Response: We think it is right to give brief information about the gene in the introduction, so that later on when reading the article the reader will have an idea of what the article is about. We tried to present the information as briefly as possible. However, we have added more information about the function of the gene and transcripts. The added text is highlighted in green.
I would still recommend to only briefly touch upon this in the introduction and elaborate on this in the discussion to take care the reader is also interested in reading the full manuscript.
Author Response
Thank you very much for your time and your corrections!
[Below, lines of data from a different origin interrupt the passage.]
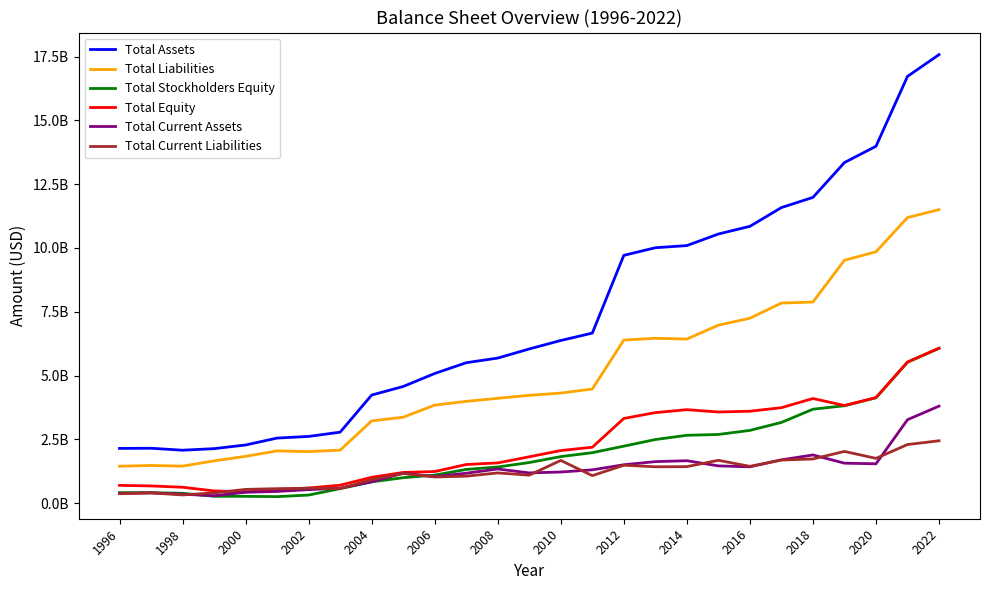

At which category is the sum across all series the highest?

2022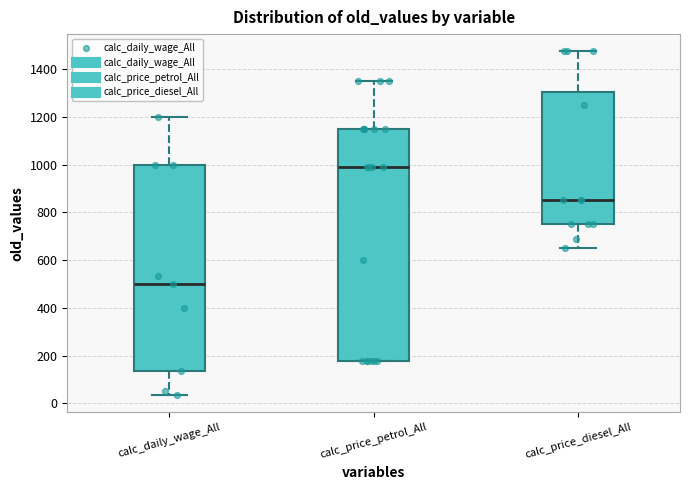

Which box has the highest median line?

calc_price_petrol_All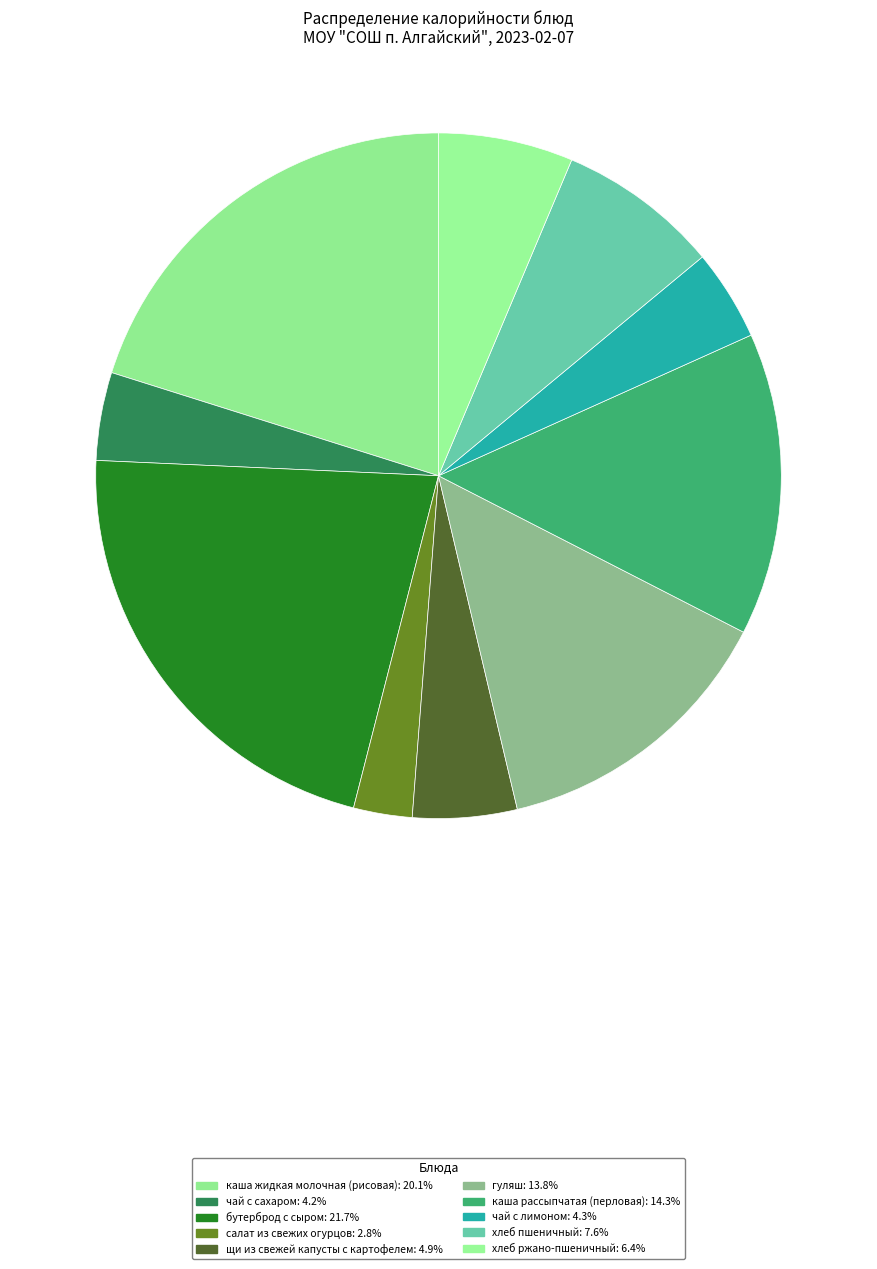

How many segments does this pie chart have?

10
Point: I would still recommend to only briefly touch upon this in the introduction and elaborate on this in the discussion to take care the reader is also interested in reading the full manuscript.
Response: Thank you very much for your point! Another reviewer on the contrary asked to increase this part. We don’t think the introduction should contain the detailed description, but we will keep the short review.
Also we had checked and improved some spell mistakes. Thank you for your attention!